“cercate ogni giorno il volto dei santi e traete conforto dai loro discorsi”
[Didaché IV, 2; CN ed., Roma 1978, pag. 32].
Rino Cammilleri
L’amico Guido Verna mi ha inviato un articolo da lui scritto per il «Settimanale di Padre Pio» l’1 maggio 2005. E’ la storia, contenuta in un libretto di p. Jozo Zovko (quello di Medjugorje), dei trenta francescani uccisi dai partigiani titini il 7 febbraio 1945 (quest’anno cade il sessantennale) alle 15.00, l’ora della morte di Cristo.
L’episodio è richiamato anche nel libro di Antonio Socci Mistero Medjugorje (Piemme). Nel 1846, durante la dominazione turca dell’Erzegovina, dodici francescani edificarono a Široki Brijeg una chiesa dedicata all’Assunta, col tempo diventata santuario con annessi convento, seminario, ginnasio, una enorme biblioteca (centocinquantamila volumi): insomma, un centro di fede e cultura cattolica.
Quel giorno arrivarono i «rossi», buttarono a terra il crocifisso e imposero ai trenta frati di calpestarlo. Naturalmente, quelli, invece, lo baciarono. Così, vennero uccisi uno alla volta, cosparsi di benzina e arsi. Sei di loro erano ventenni, quasi ottantenne il più anziano. Molti i laureati in università europee.

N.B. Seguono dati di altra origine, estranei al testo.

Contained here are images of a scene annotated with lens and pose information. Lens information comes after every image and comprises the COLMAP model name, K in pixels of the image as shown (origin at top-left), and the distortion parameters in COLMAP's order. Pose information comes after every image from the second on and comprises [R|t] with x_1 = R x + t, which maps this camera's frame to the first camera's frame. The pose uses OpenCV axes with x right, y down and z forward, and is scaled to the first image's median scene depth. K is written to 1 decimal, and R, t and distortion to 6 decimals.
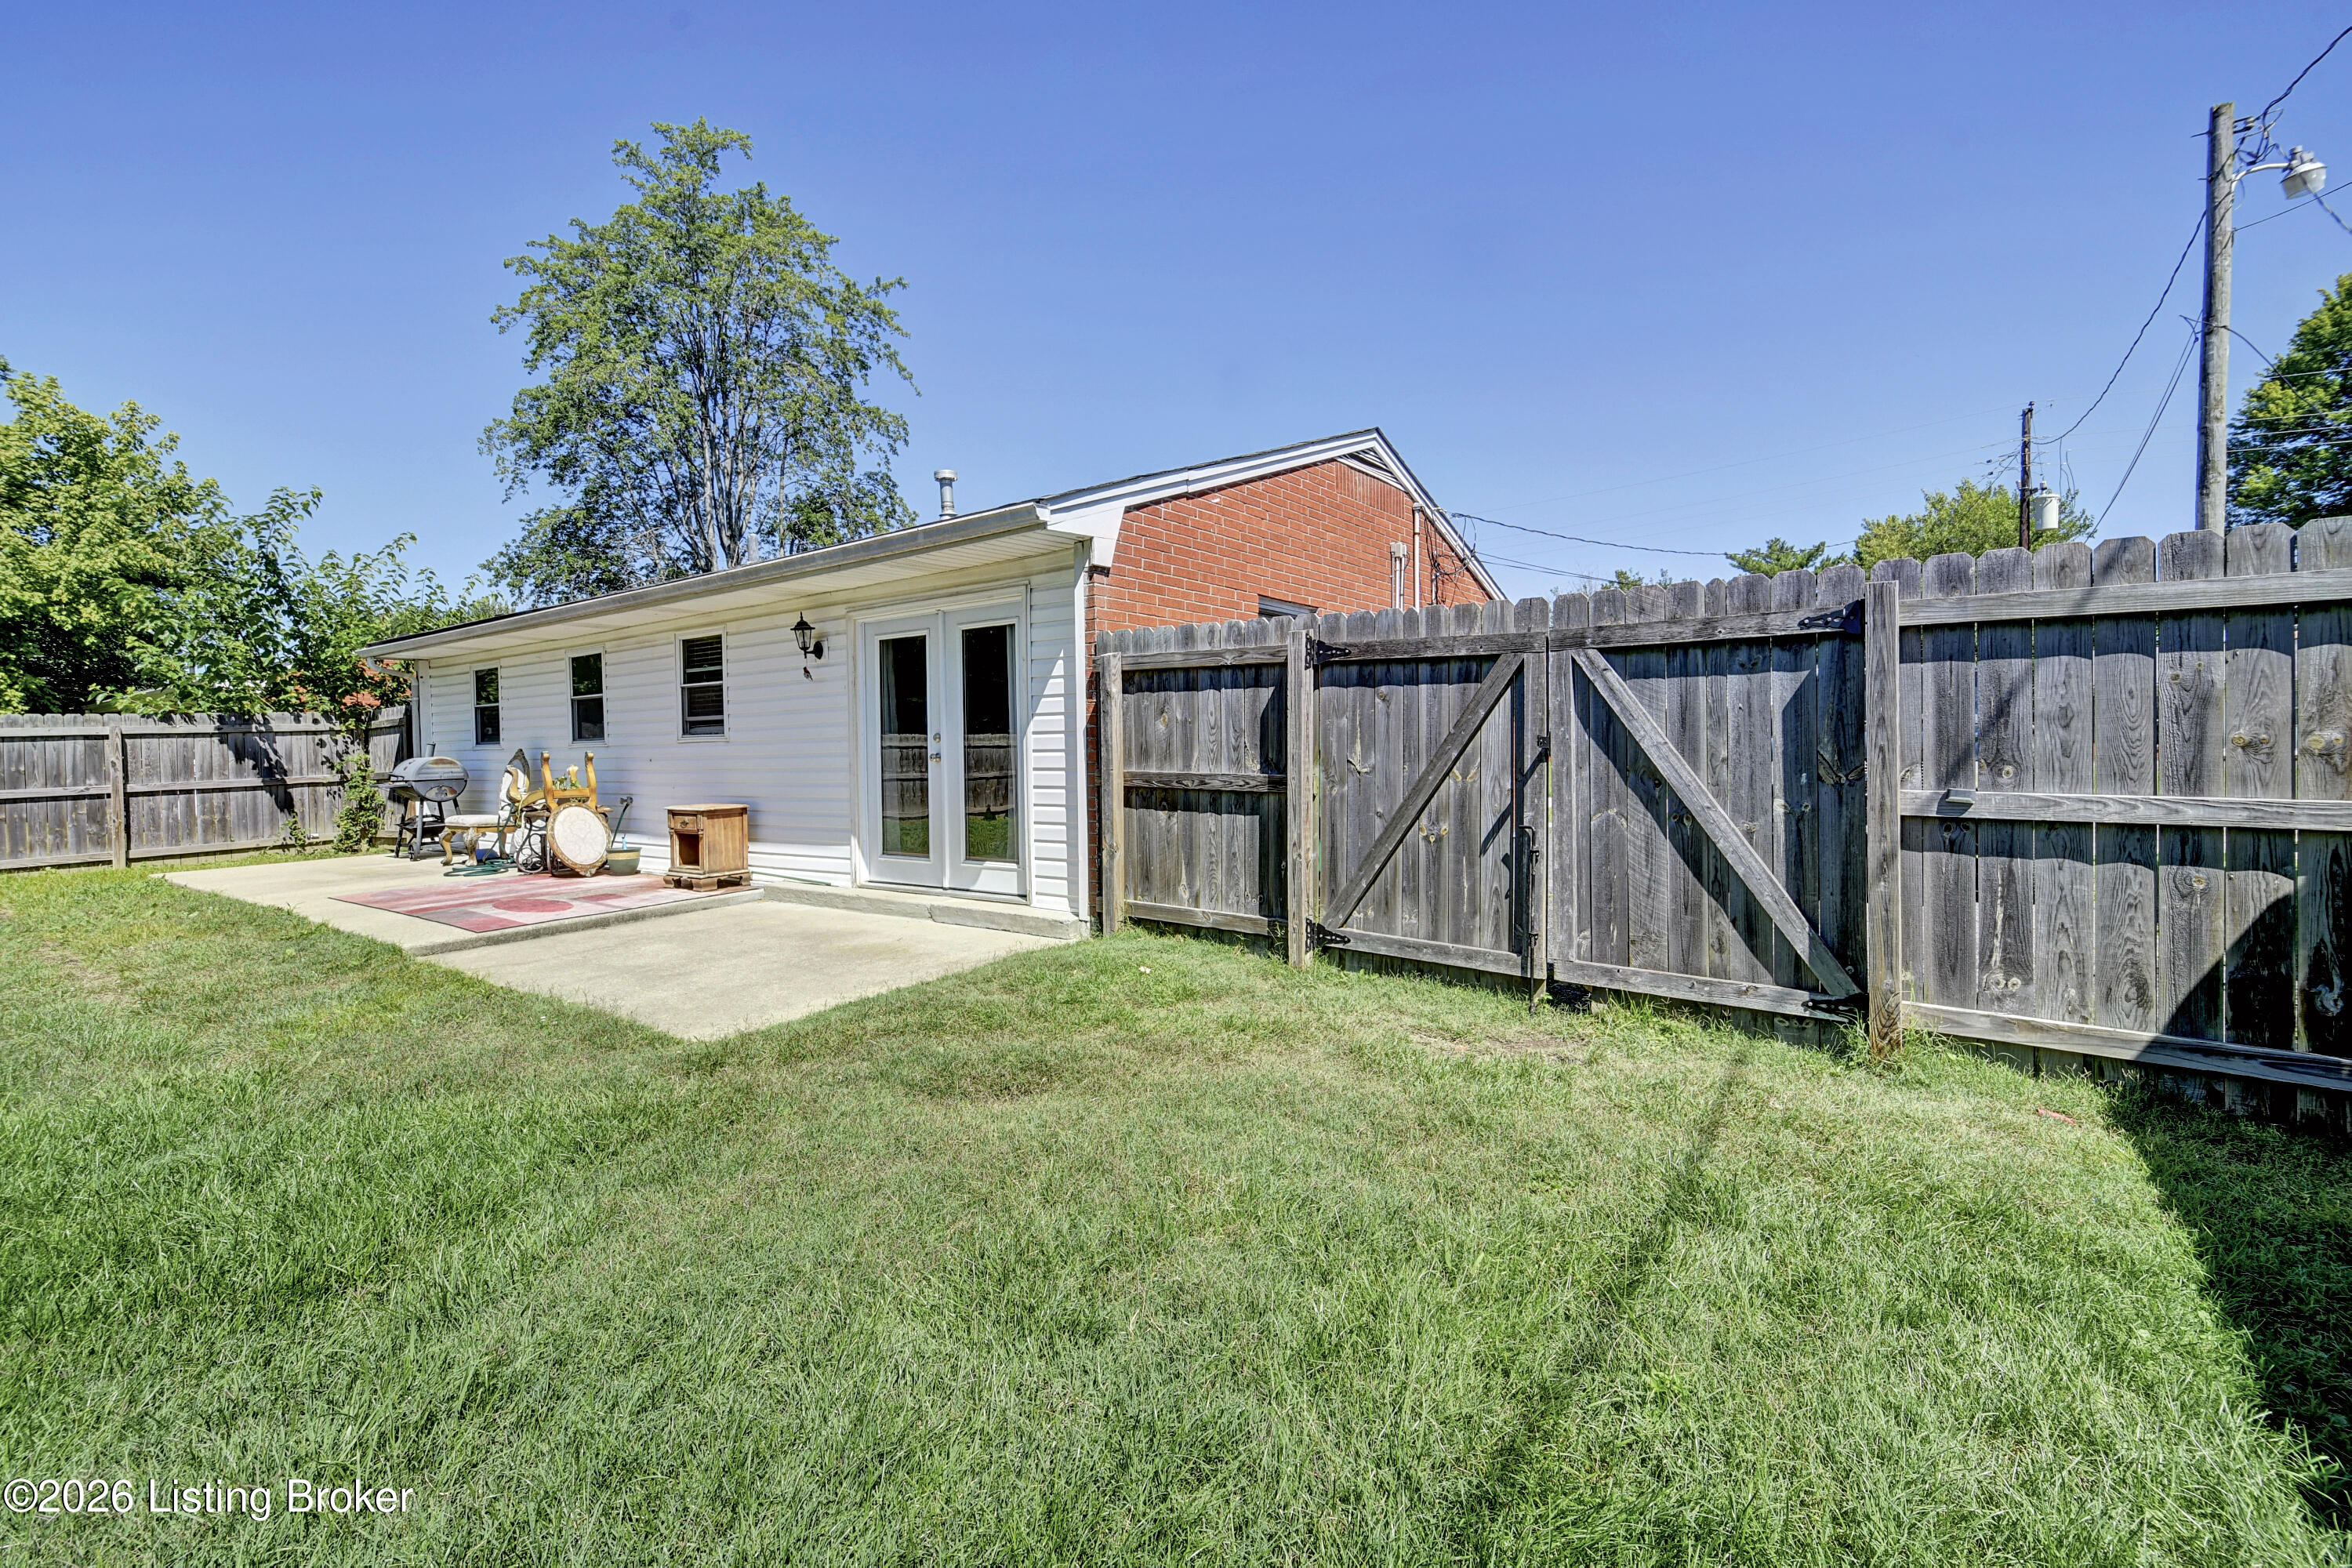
lens RADIAL K [[1009.5, 0, 1185.6], [0, 1009.5, 768.7], [0, 0, 1]] dist [-0.002721, -0.001908]
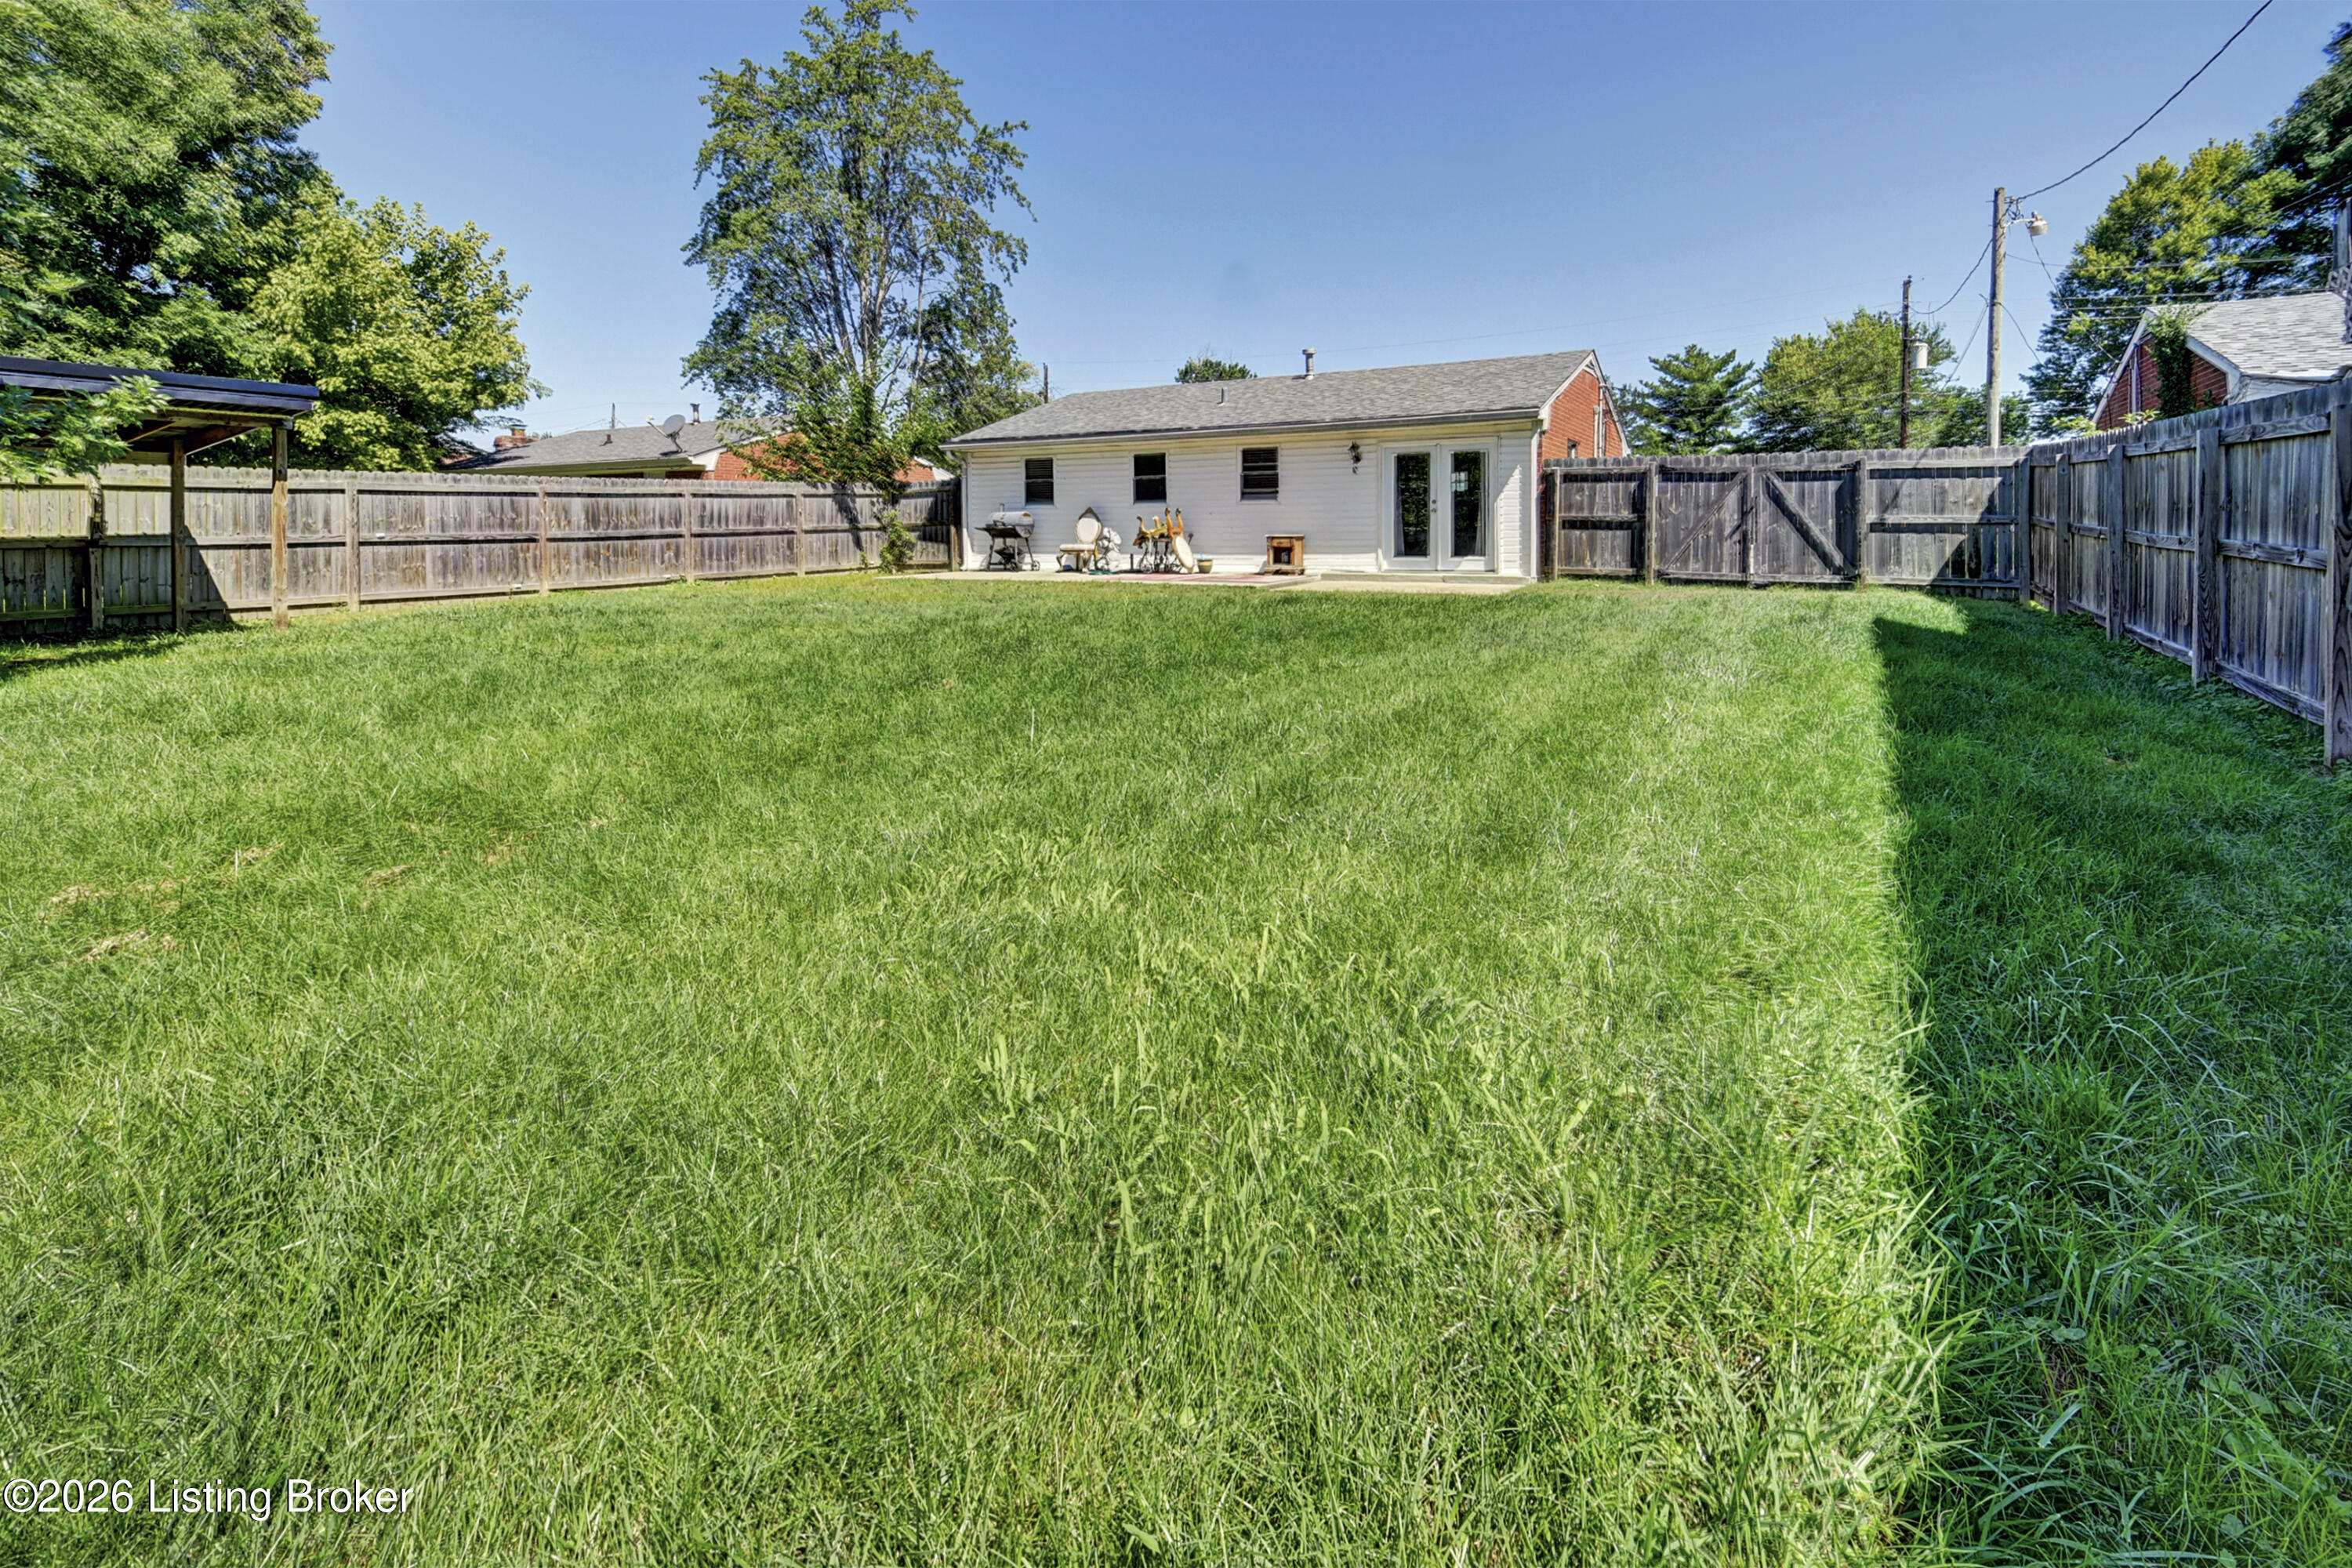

Uno dei loro uccisori oggi è convertito ed ha un figlio prete e una figlia suora.
Ecco i trenta martiri: Bruno Adamčik (37 anni), laureato in filosofia e musica a Bratislava; Marko Barbarić (80 anni); Jozo Bencun (76 anni); Mario Dragićević (43 anni) laureato in storia, greco e latino in Francia e a Friburgo; Miljenko Ivanković (21 anni; suo fratello e suo nipote sono oggi francescani); Andrija Jelčić (41 anni), studi a Mostar e Breslavia; Rudo Jurić (20 anni), chierico con semplici voti; Fabijan Kordić (55 anni), sarto; Viktor Kosir (21 anni: causa il pericolo era stato rimandato a casa, a pochi chilometri, ma preferì tornare a morire; un fratello, nato dopo il suo martirio, è frate con lo stesso nome); Tadija Kožul (36 anni) professore di filosofia, greco e latino, studi a Mostar, Friburgo e Zagabria; Krsto Kraljević (50 anni) studi a Zagabria, Vienna e Friburgo; Stanko Kraljević (74 anni) catechista, predicatore e professore; Žarko Leventić (26 anni: confessava i malati; contagiato di tifo, fu preso dal letto e ucciso); Bonifacije Majić (62 anni), studi a Mostar, Paderborn, Dusseldorf e Cracovia; Stjepan Majić (20 anni: aveva appena finito il noviziato); Arckandeo Nuić (49 anni), insegnava greco, latino, tedesco e francese, studi a Vienna e laurea alla Sorbona; Borislav Pandžić (35 anni) guidava il seminario; Kresimir Pandžić (53 anni) plurilaureato, studi a Mostar, Graz e Zagabria; Fabijan Paponja (48 anni) studi a Mostar, Innsbruk e Lubiana; Nenad Venancije Pehar (35 anni), studi a Mostar e Zagabria; Melhior Prlić (53 anni) falegname, non sacerdote; Ludovik Radoš (20 anni: aveva appena pronunciato i voti temporanei; Leonard Rupčić (38 anni), insegnava francese, studi a Mostar, Lilla, Friburgo, Parigi; Mariofil Sivrić (32 anni), cappellano; Ivo Slišković (68 anni); Kornelije Sušac (20 anni: aveva pronunciato solo i primi voti); Dobroslav Šimović (38 anni), laurea alla Sorbona; Radoslav Vukšić (51 anni), professore di matematica e fisica, studi a Vienna; Roland Zlopaša (33 anni), laureato in filosofia, studi a Mostar, Friburgo e Zagabria; Leopold Augustin Zubac (55 anni), professore ed assistente all’idrocentrale.
Solo con il crollo dei «muri» è tornata a galla la loro storia.